Karthikeyan Pasupathy, Nicholas W. Suek, John L. Lyons, Justin Ching, Aaron Jones, Qi Lu, Monica H. Lamm, Pu Chun Ke
Laboratory of Single-
Molecule Biophysics and Polymer Physics, Clemson University,
Clemson, SC 29634, USA; Tel: 864-656-0558; Fax: 864-656-0805; E-mail:
firstname.lastname@example.org; the Department of Chemical and Biological Engineering,
Iowa State University, Ames, IA 50011, USA.
We report our single-molecule fluorescence microscopy and molecular dynamics simulation studies on the interaction
of poly(amidoamine) dendrimer and squalane hydrocarbon in aqueous solution. Our spectrophotometry measurements
indicate that this interaction increases with the pH of the solvent. Our simulations show that squalane resides
primarily on the perimeter of the dendrimer at low to neutral pH, but becomes encapsulated by the dendrimer at high pH.
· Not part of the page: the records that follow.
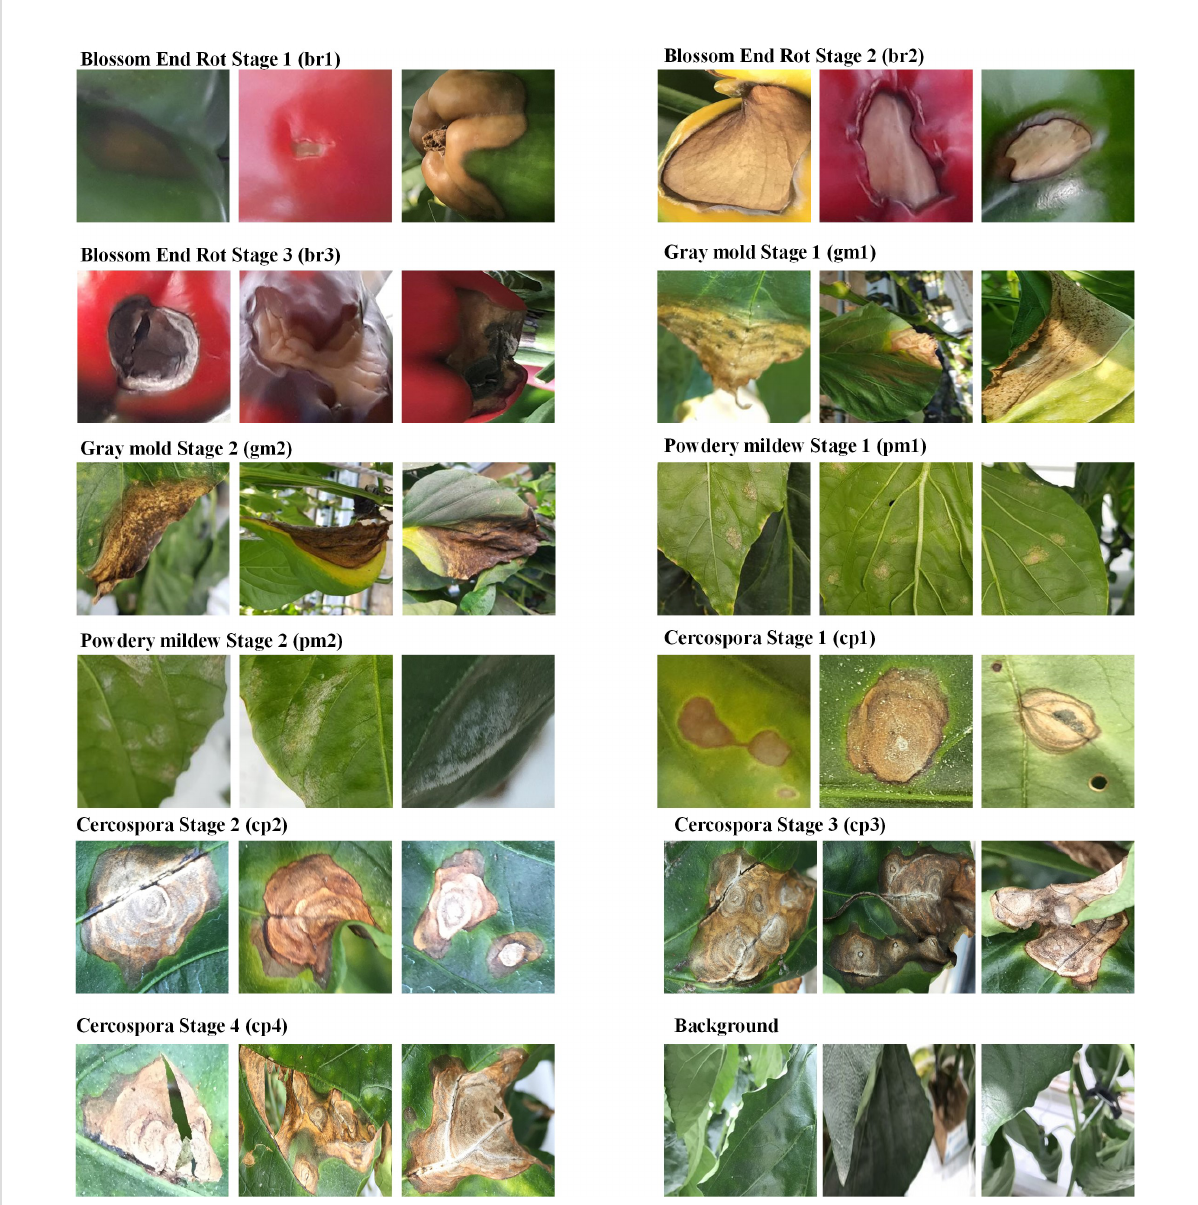
FIGURE 3 Image showing visual differences of various severity stages belonging to the diseases present in the paprika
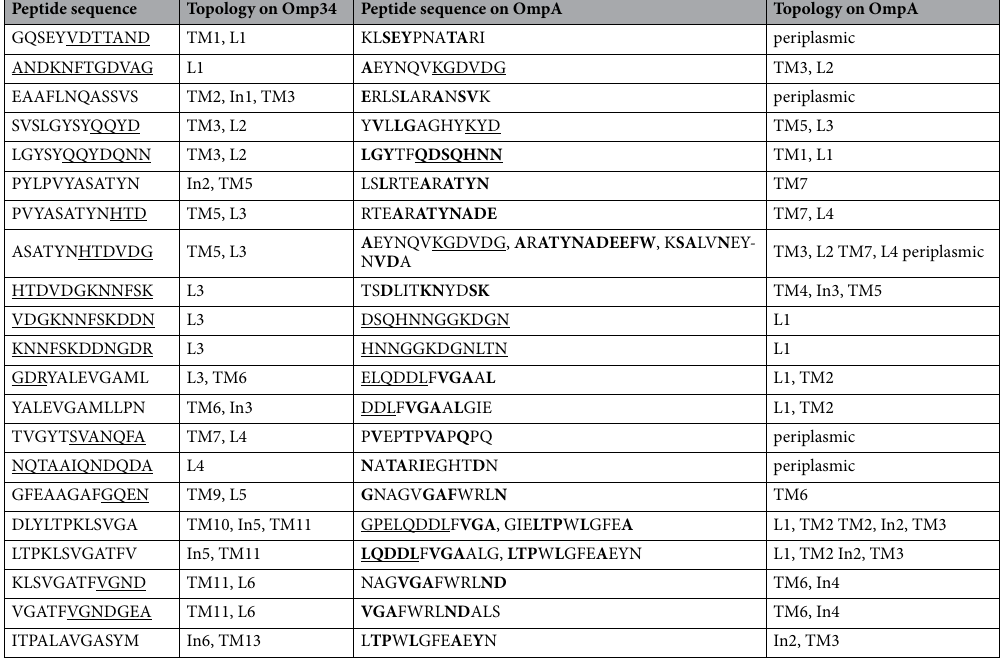
Table 2. Topology of the similar OmpA and Omp34 peptides. Exposed residues located in external loops are underlined. TM transmembrane, In internal turns, L external loops.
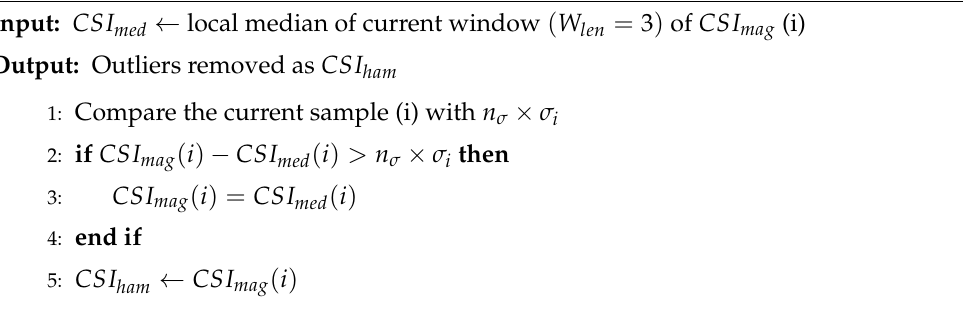
Algorithm 2 O UTLIER R EMOVAL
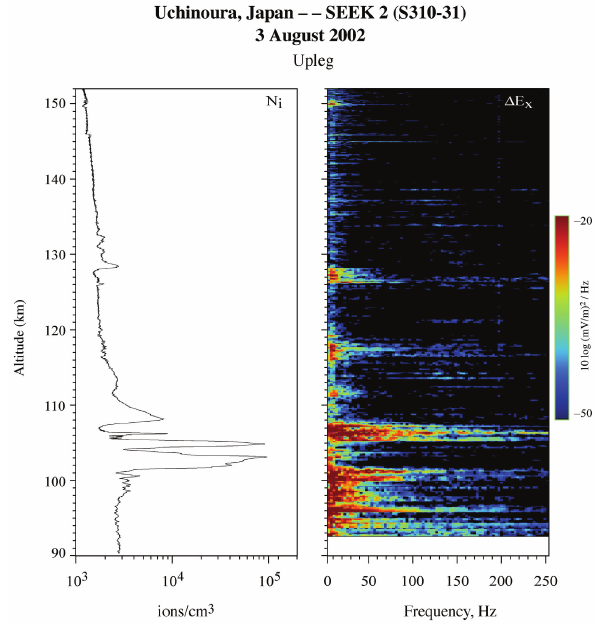
Fig. 4. Spectrograms of one component ( E x ) of electric fields from the electric field detector (EFD) (right panel) and plasma-density profile from FBP (left panel) (Pfaff et al.,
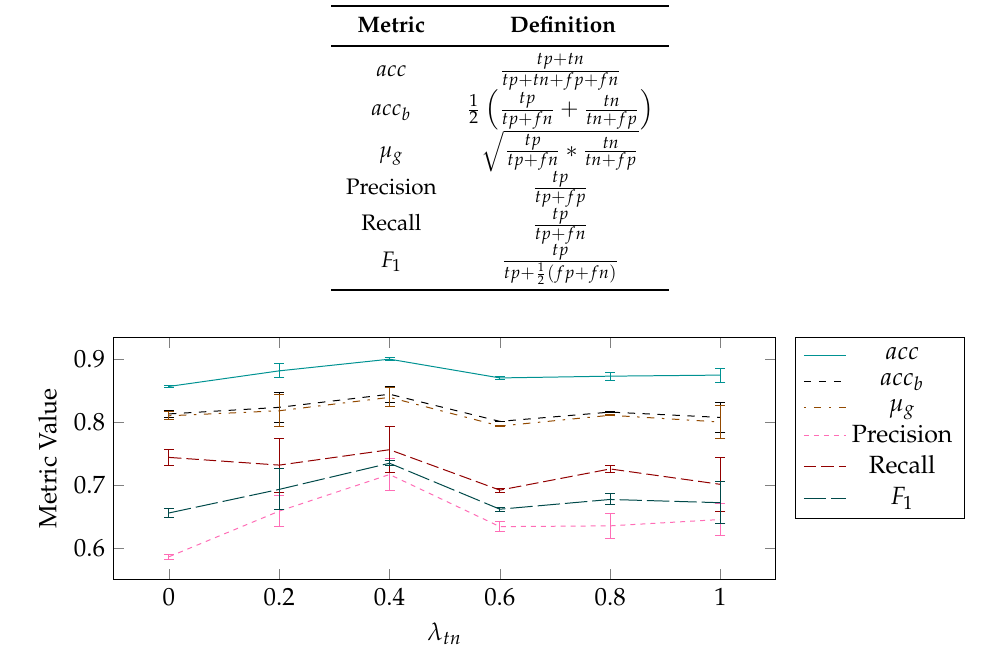
Table 3. Definitions of all metrics used in this work. tp , f p , tn , and fn are short for true positive, false positive, true negative, and false negative, respectively, defining the possible kinds of predictions in a classification task.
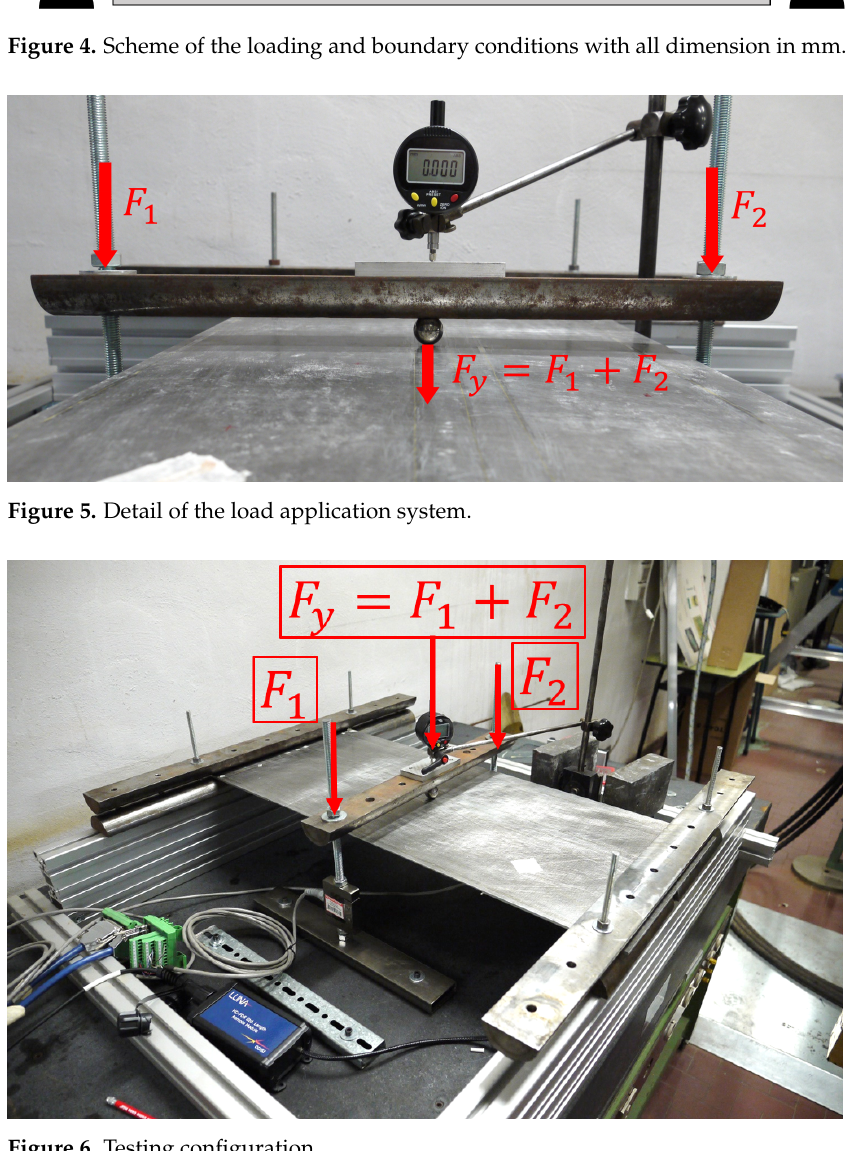
Figure 6. Testing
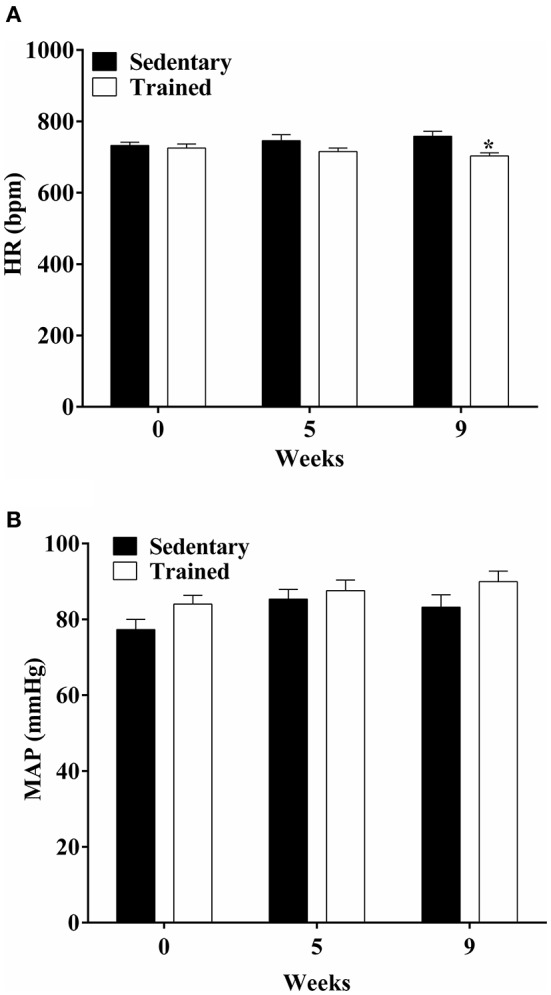
Exercise training induces decrease in heart rate (HR) in the trained group compared to their respective sedentary group. (A) HR, (B) mean arterial pressure (MAP) at 0, 5, and 9 weeks of treadmill exercise training. No changes were observed in MAP of the trained group when compared to the sedentary group. The experimental groups were composed of 27 trained mice and 14 sedentary mice. *P < 0.05 comparing trained with sedentary at week 9.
Using single-molecule fluorescence microscopy, we have identified that the binding between PAMAM and squalane is
reversible. At a pH value of 8, the approaching, binding, and characteristic times of a single fluorescently-labeled dendrimer
to squalane are 0.5 s, 7.5 s, and 0.5 s, respectively. Both our spectrophotometry measurements and simulations
show that the interaction between PAMAM and squalane is stronger for lower generation dendrimers. This study facilitates
our understanding of using dendritic and hyperbranched polymers for gas hydrate prevention in the petroleum industry.